Electric fans are not getting a signal from the computer will have to get manual switches, gas gauge reads almost full with 2 gallons( autometer) speedo not working
Tach works, plenty of oil pressure, electrical is charging stong, temp right about 185-190 idling with the fans running.
Suspension is WAAAYY to low(new springs already ordered)
and she goes- 5.7l fuel injection purrs at idle and gets up and moves when a little foot pressure is applied -OMG WTF BBQ 
Its been a long time but well worth it. I'll get some video up when we get some nice weather.


----------



## Eric Animal (Oct 28, 2007)

CONGRATULATIONS !!!! Crusty!....there is always a little tweaking to do......:cheers:cheers:cheers....I am hoping to "be in diapers" by the end of summer!! PICS PICS PICS !! Eric


----------



## jetstang (Nov 5, 2008)

Congrats!! Should be a fun summer! Waiting for the videos.


----------



## BearGFR (Aug 25, 2008)

Congrats Crusty!

Bear


----------



## MaL (Jun 12, 2008)

Hell yeah! I'm months away... and jealous! 

CONGRATS!


----------



## Instg8ter (Sep 28, 2010)

Congrats Crusty, enjoy the fruits of your labor, i know i am thinking about pulling mine out under its own power soon, great when your vision takes shape and you can feel it in the seat of your pants.....:cheers


----------



## 66tempestGT (Nov 28, 2009)

arty: its always something!:cheers


----------



## geeteeohguy (Feb 2, 2008)

Congrats, Crusty, and the others said it: there's always a bug or two, especially with a "scratch build" like yours.

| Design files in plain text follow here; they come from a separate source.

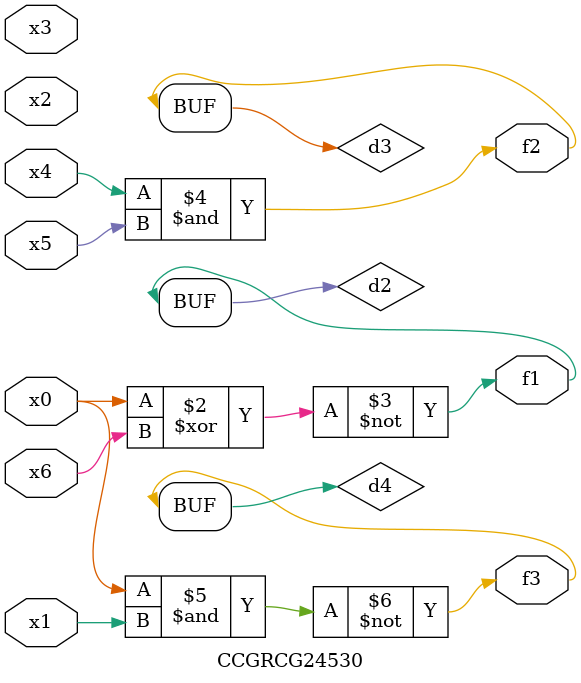
<source format=v>
module CCGRCG24530(
	input x0, x1, x2, x3, x4, x5, x6,
	output f1, f2, f3
);

	wire d1, d2, d3, d4;

	nor (d1, x0);
	xnor (d2, x0, x6);
	and (d3, x4, x5);
	nand (d4, x0, x1);
	assign f1 = d2;
	assign f2 = d3;
	assign f3 = d4;
endmodule

</source>
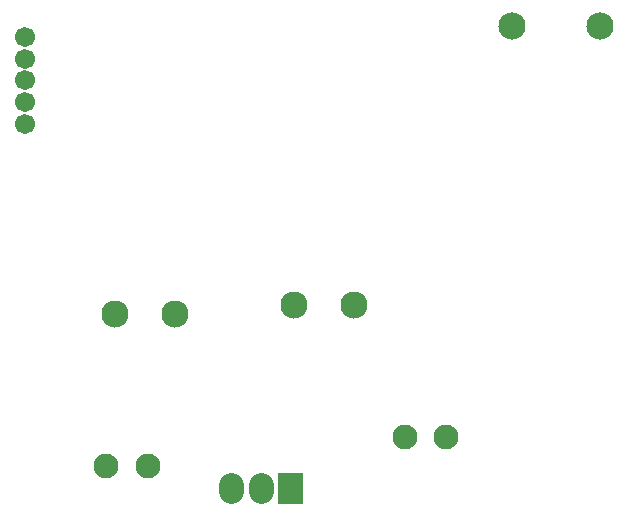
<source format=gbs>
G04 Layer: BottomSolderMaskLayer*
G04 EasyEDA v6.4.20.6, 2021-07-19T19:11:35--4:00*
G04 e84b6f659e4c45e888895c734b18603a,91999b56e5bf4a9c8a3ad43c56598434,10*
G04 Gerber Generator version 0.2*
G04 Scale: 100 percent, Rotated: No, Reflected: No *
G04 Dimensions in millimeters *
G04 leading zeros omitted , absolute positions ,4 integer and 5 decimal *
%FSLAX45Y45*%
%MOMM*%

%ADD24C,2.1016*%
%ADD25C,2.3000*%
%ADD26C,2.3016*%
%ADD29C,1.7016*%

%LPD*%
D24*
X2374900Y1016398D02*
G01*
X2374900Y1066398D01*
X2120900Y1016398D02*
G01*
X2120900Y1066398D01*
D25*
G01*
X1143000Y2514600D03*
G01*
X1651000Y2514600D03*
G01*
X2654300Y2590800D03*
G01*
X3162300Y2590800D03*
D26*
G01*
X5251805Y4953000D03*
G01*
X4501819Y4953000D03*
G36*
X2523743Y911352D02*
G01*
X2523743Y1171447D01*
X2734056Y1171447D01*
X2734056Y911352D01*
G37*
D29*
G01*
X381000Y4125798D03*
G01*
X381000Y4310811D03*
G01*
X381000Y4495800D03*
G01*
X381000Y4680813D03*
G01*
X381000Y4865801D03*
D24*
G01*
X1069594Y1231900D03*
G01*
X1419605Y1231900D03*
G01*
X3596893Y1473200D03*
G01*
X3946906Y1473200D03*
M02*

</source>
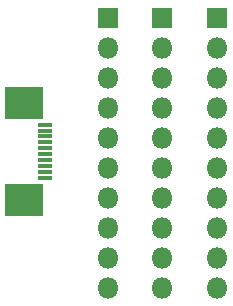
<source format=gbr>
%TF.GenerationSoftware,KiCad,Pcbnew,5.1.6*%
%TF.CreationDate,2020-07-17T22:30:16+02:00*%
%TF.ProjectId,FPC10_Adapterboard,46504331-305f-4416-9461-70746572626f,rev?*%
%TF.SameCoordinates,Original*%
%TF.FileFunction,Soldermask,Top*%
%TF.FilePolarity,Negative*%
%FSLAX46Y46*%
G04 Gerber Fmt 4.6, Leading zero omitted, Abs format (unit mm)*
G04 Created by KiCad (PCBNEW 5.1.6) date 2020-07-17 22:30:16*
%MOMM*%
%LPD*%
G01*
G04 APERTURE LIST*
%ADD10R,1.200000X0.400000*%
%ADD11R,3.200000X2.800000*%
%ADD12R,1.800000X1.800000*%
%ADD13O,1.800000X1.800000*%
G04 APERTURE END LIST*
D10*
%TO.C,J1*%
X120191000Y-86159000D03*
X120191000Y-86659000D03*
X120191000Y-87159000D03*
X120191000Y-87659000D03*
X120191000Y-88159000D03*
X120191000Y-88659000D03*
X120191000Y-89159000D03*
X120191000Y-89659000D03*
X120191000Y-90159000D03*
X120191000Y-90659000D03*
D11*
X118491000Y-84289000D03*
X118491000Y-92529000D03*
%TD*%
D12*
%TO.C,J2*%
X125523001Y-77136001D03*
D13*
X125523001Y-79676001D03*
X125523001Y-82216001D03*
X125523001Y-84756001D03*
X125523001Y-87296001D03*
X125523001Y-89836001D03*
X125523001Y-92376001D03*
X125523001Y-94916001D03*
X125523001Y-97456001D03*
X125523001Y-99996001D03*
%TD*%
%TO.C,J3*%
X130173001Y-99996001D03*
X130173001Y-97456001D03*
X130173001Y-94916001D03*
X130173001Y-92376001D03*
X130173001Y-89836001D03*
X130173001Y-87296001D03*
X130173001Y-84756001D03*
X130173001Y-82216001D03*
X130173001Y-79676001D03*
D12*
X130173001Y-77136001D03*
%TD*%
%TO.C,J4*%
X134823001Y-77136001D03*
D13*
X134823001Y-79676001D03*
X134823001Y-82216001D03*
X134823001Y-84756001D03*
X134823001Y-87296001D03*
X134823001Y-89836001D03*
X134823001Y-92376001D03*
X134823001Y-94916001D03*
X134823001Y-97456001D03*
X134823001Y-99996001D03*
%TD*%
M02*

</source>
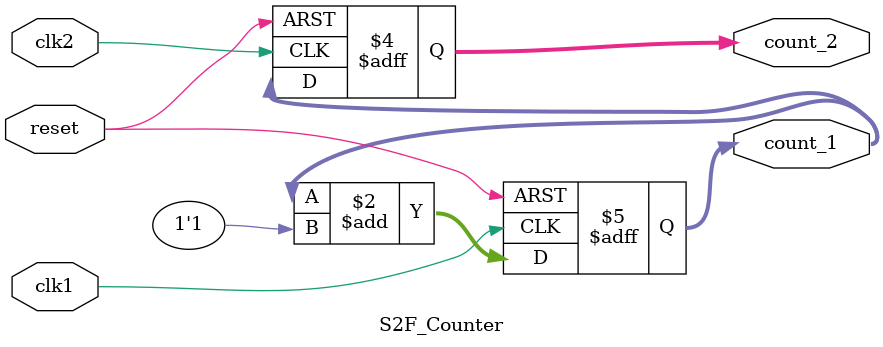
<source format=v>
`timescale 1ns / 1ps


module S2F_Counter(
    input  wire clk1        ,
    input  wire clk2        ,
    input  wire reset       ,
    output reg [3:0] count_1,
    output reg [3:0] count_2
);

    always@(posedge clk1 or posedge reset) begin
        if(reset)begin
            count_1 <= 4'd0; 
        end else begin
            count_1 <= count_1 + 1'b1;
        end
    end
  
    always@(posedge clk2 or posedge reset) begin
        if(reset) begin
            count_2 <= 4'b0;
        end else begin
            count_2 <= count_1;
        end
    end
  
  
endmodule
</source>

It'll all come together great. Can't wait to see (and hear) it!! 
Jeff


----------



## GTO JUDGE (May 14, 2005)

I know the feeling........ arty: :cheers


----------



## Too Many Projects (Nov 15, 2008)

Been a long time coming........it's gotta feel great......:cool

On the fans, something in the wiring isn't sending the signal to the computer. Find that and fix it. Relying on yourself to watch the gauge and turn the fans on manually doesn't work well. It's most likely something minor. Check on LS1.com for troubleshooting. After all this time and work it isn't worth burning up the engine.

Then ya gotta send pics to the car mags, especially of all the custom cf parts....:cheers


----------



## Latino277 (Apr 21, 2011)

All I can say is WOW! I joined this site to do some research before I buy my 1st GTO/Le Mans and your threads have motivated me to hurry up and buy. Enjoy your toy!


----------